▶ Brano da leggere:
▼▼▼
Le popolazioni dei Paesi sviluppati, specie dell’Italia, invecchiano
velocemente sia per l’allungamento della vita media sia per la bassa
natalità. In questa situazione il migrante è una risorsa
indispensabile. Secondo una ricerca di Gianpiero Dalla Zanna sulle tendenze
demografiche in Italia e in Europa, nei prossimi 20-30 anni il numero
di ottantenni e novantenni crescerà notevolmente, mentre la popolazione
sotto i 60 anni sarà sempre più multietnica e «colorata»,
sia perché la popolazione autoctona è statica o radicata
nel territorio, sia perché l’immigrazione proverrà
in prevalenza dai Paesi africani, asiatici, dell’America latina
e sempre meno dall’Est Europa. Tutto ciò comporta vantaggi
e difficoltà.
È indispensabile adottare politiche e pratiche di inclusione efficaci
nel favorire l’integrazione e il rispetto delle differenze culturali
e pretendere l’osservanza delle regole di civile convivenza. L’inserimento
non riguarda solo la prima generazione di migranti, ma ancor più
i loro figli, non disponibili ad accettare il ruolo subalterno dei genitori.
▲▲▲
▶ Materiale fornito:
▼▼▼
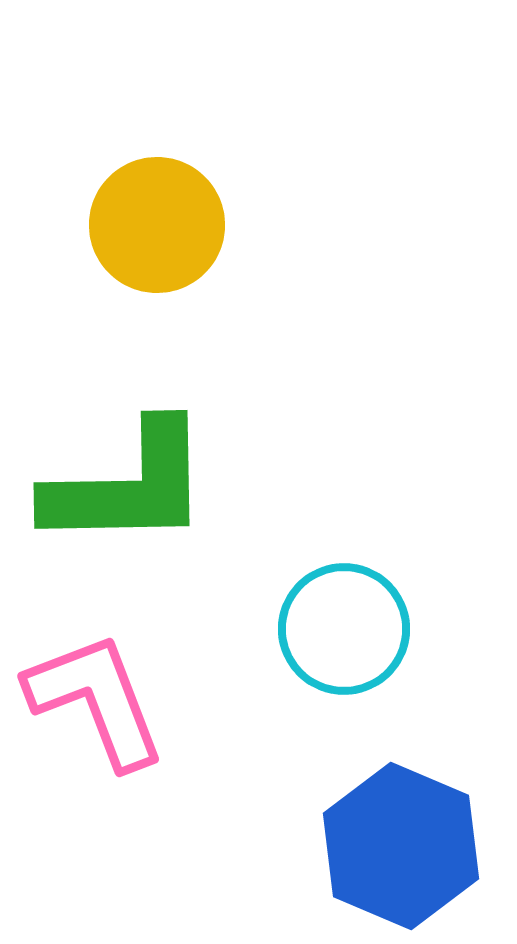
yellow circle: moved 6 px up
▲▲▲
▼▼▼
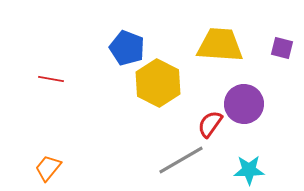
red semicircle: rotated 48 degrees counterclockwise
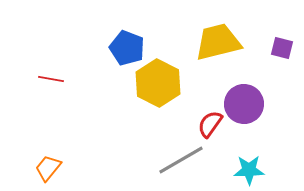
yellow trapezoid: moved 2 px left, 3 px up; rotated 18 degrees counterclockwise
▲▲▲
▶ Compiti da svolgere:
a. Rispondi a queste domande sul brano sull'invecchiamento della popolazione:
(i) Per quali due ragioni invecchiano le popolazioni dei Paesi sviluppati?
(ii) Secondo la ricerca di Gianpiero Dalla Zanna, da quali aree proverrà in prevalenza l'immigrazione?
(iii) Chi riguarda l'inserimento ancor più della prima generazione di migranti?
b. Ricopia dal brano sull'invecchiamento della popolazione il passo da «Le popolazioni dei» fino a «e difficoltà.» compreso.
Le voci non servono per svolgere il lavoro.

▶ Risposte ai compiti:
a.
(i) L'allungamento della vita media e la bassa natalità.
(ii) Dai Paesi africani, asiatici e dell'America latina.
(iii) I figli dei migranti.

b.
Le popolazioni dei Paesi sviluppati, specie dell’Italia, invecchiano
velocemente sia per l’allungamento della vita media sia per la bassa
natalità. In questa situazione il migrante è una risorsa
indispensabile. Secondo una ricerca di Gianpiero Dalla Zanna sulle tendenze
demografiche in Italia e in Europa, nei prossimi 20-30 anni il numero
di ottantenni e novantenni crescerà notevolmente, mentre la popolazione
sotto i 60 anni sarà sempre più multietnica e «colorata»,
sia perché la popolazione autoctona è statica o radicata
nel territorio, sia perché l’immigrazione proverrà
in prevalenza dai Paesi africani, asiatici, dell’America latina
e sempre meno dall’Est Europa. Tutto ciò comporta vantaggi
e difficoltà.